The Washington Post published a profile of Tammy Ma (BS ’05), who directs the Livermore Institute for Fusion Technology at Lawrence Livermore National Laboratory.
Ma’s Caltech connection runs deep. She first visited the unfinished National Ignition Facility as a summer intern at Livermore, in the break between high school and her freshman year. Standing below the 30-foot-diameter target chamber, lowered into place by cranes so the stadium-size facility could be built around it, she decided she wanted to do science at that scale. She went on to major in aerospace engineering at Caltech, then earned her MS and PhD at UC San Diego before returning to Livermore as a staff scientist.
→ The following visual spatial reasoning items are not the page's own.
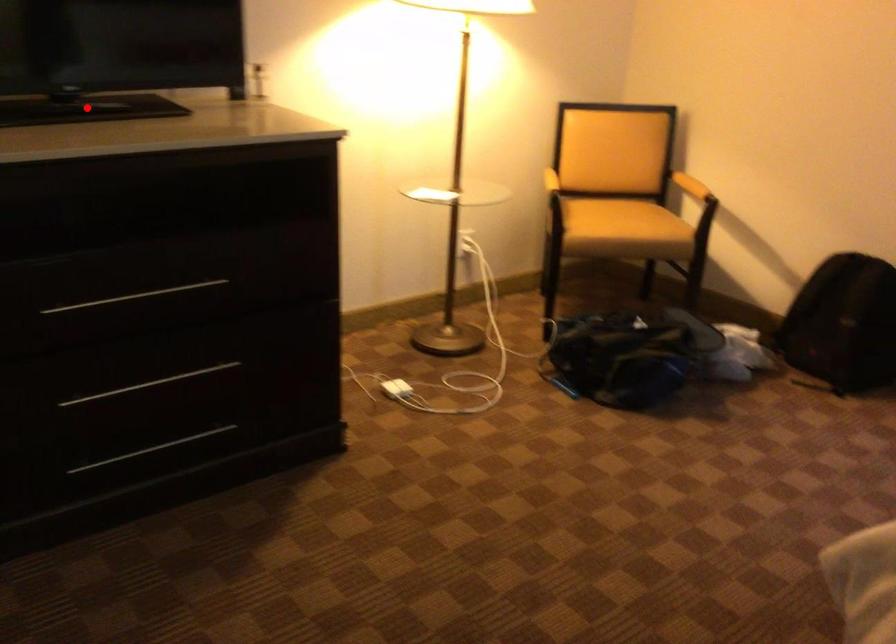
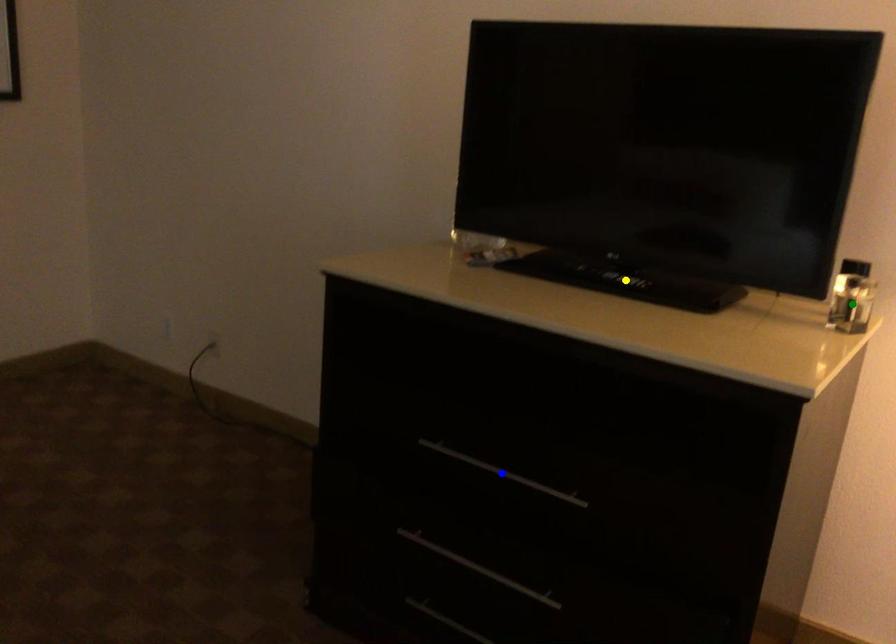
Question: I am providing you with two images of the same scene from different viewpoints. A red point is marked on the first image. You are given multiple points on the second image. Which point in image 2 represents the same 3d spot as the red point in image 1?

Choices:
 (A) yellow point
 (B) blue point
 (C) green point

Answer: (A)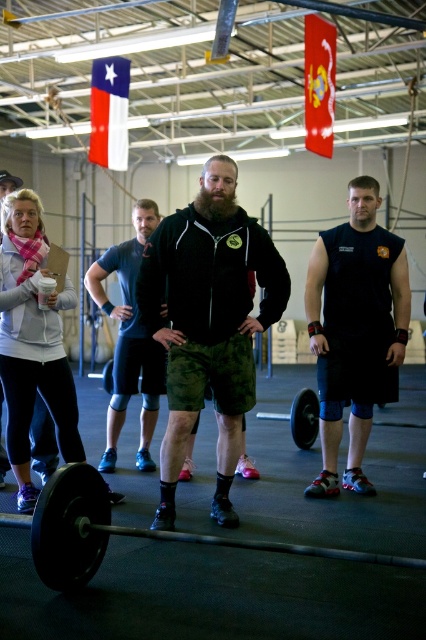
Is point (54, 538) positioned behind point (97, 266)?

No, it is not.

Which is above, black rubber barbell at center or dark blue fabric shorts at center?

dark blue fabric shorts at center is higher up.

I want to click on black rubber barbell at center, so click(x=123, y=532).

Can you confirm if camouflage shorts at center is taller than black sleeveless shirt at right?

No, camouflage shorts at center is not taller than black sleeveless shirt at right.

Does point (261, 268) come closer to viewer compared to point (317, 273)?

Yes, point (261, 268) is in front of point (317, 273).

Where is `camouflage shorts at center`? This screenshot has width=426, height=640. camouflage shorts at center is located at coordinates (207, 323).

Is point (180, 296) closer to viewer compared to point (135, 252)?

Yes, point (180, 296) is closer to viewer.

Can you confirm if camouflage shorts at center is positioned above dark blue fabric shorts at center?

Yes.

Where is `camouflage shorts at center`? Image resolution: width=426 pixels, height=640 pixels. camouflage shorts at center is located at coordinates (207, 323).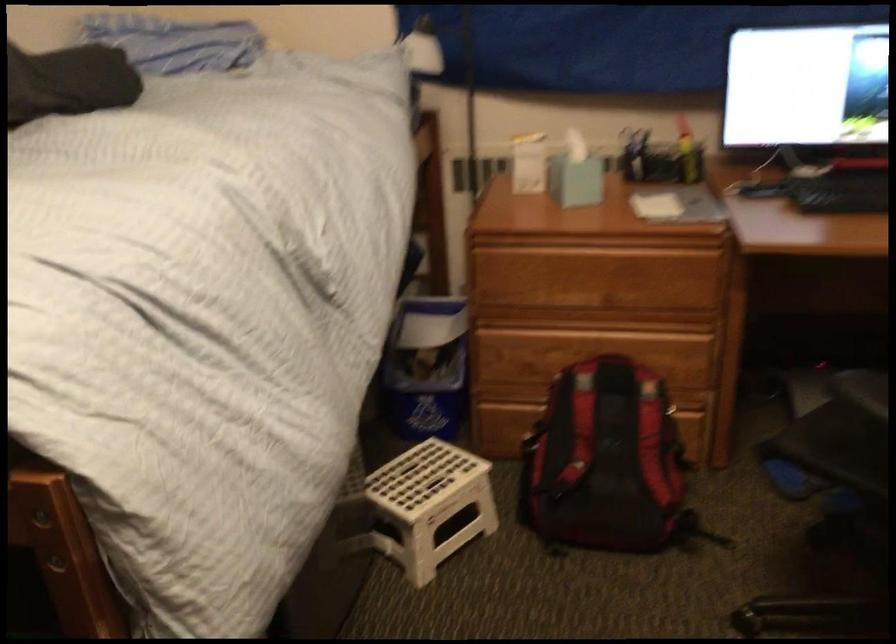
Where would you lift the red and black backpack? Please return your answer as a coordinate pair (x, y).

(606, 462)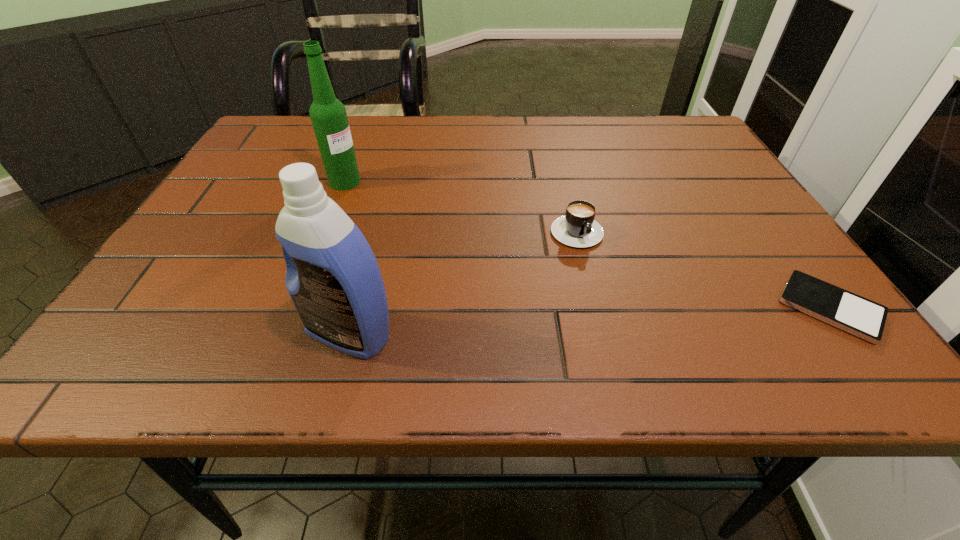
Locate an element on the screen. This screenshot has height=540, width=960. free space at the near left corner of the desktop is located at coordinates (219, 291).

The width and height of the screenshot is (960, 540). I want to click on vacant area between the cappuccino and the farthest object, so click(460, 204).

This screenshot has width=960, height=540. In order to click on blank region between the farthest object and the third nearest object in this screenshot , I will do [460, 204].

I want to click on free space that is in between the third nearest object and the shortest object, so click(x=703, y=267).

The height and width of the screenshot is (540, 960). I want to click on free space between the third object from left to right and the iPod, so click(x=703, y=267).

The image size is (960, 540). In order to click on vacant space that is in between the rightmost object and the detergent in this screenshot , I will do `click(589, 320)`.

This screenshot has width=960, height=540. In order to click on free point between the rightmost object and the detergent in this screenshot , I will do `click(589, 320)`.

Locate an element on the screen. This screenshot has height=540, width=960. object that can be found as the closest to the detergent is located at coordinates (577, 228).

At what (x,y) coordinates should I click in order to perform the action: click on the closest object to the detergent. Please return your answer as a coordinate pair (x, y). Image resolution: width=960 pixels, height=540 pixels. Looking at the image, I should click on (577, 228).

Where is `free point that satisfies the following two spatial constraints: 1. on the back side of the detergent; 2. on the right side of the cappuccino`? free point that satisfies the following two spatial constraints: 1. on the back side of the detergent; 2. on the right side of the cappuccino is located at coordinates (377, 226).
The profile centers on the December 2022 ignition milestone, when NIF’s 192 lasers forced atoms in a peppercorn-size fuel pellet to fuse and produce a net energy gain — a first in the decades-long pursuit of fusion energy. Ma was asleep when it happened. She learned the next morning from her staff as she prepared to board a flight, and called her mother from SFO.
Ma is candid about the gap between proof of concept and power plant, and about the hype cycle now surrounding fusion — driven by real advances, AI applications, venture capital, and what she describes as some overpromising. The article covers Commonwealth Fusion Systems’ magnet-based approach, the Trump administration’s deal with TAE Technologies, and the wave of startups entering the field.
Ma is also frank about NIF’s national security mission — using the world’s most energetic laser to study matter under extreme conditions and validate weapons physics without detonation. She doesn’t shy away from calling fusion a nuclear technology, placing herself in what she describes as a different camp from researchers who avoid the term.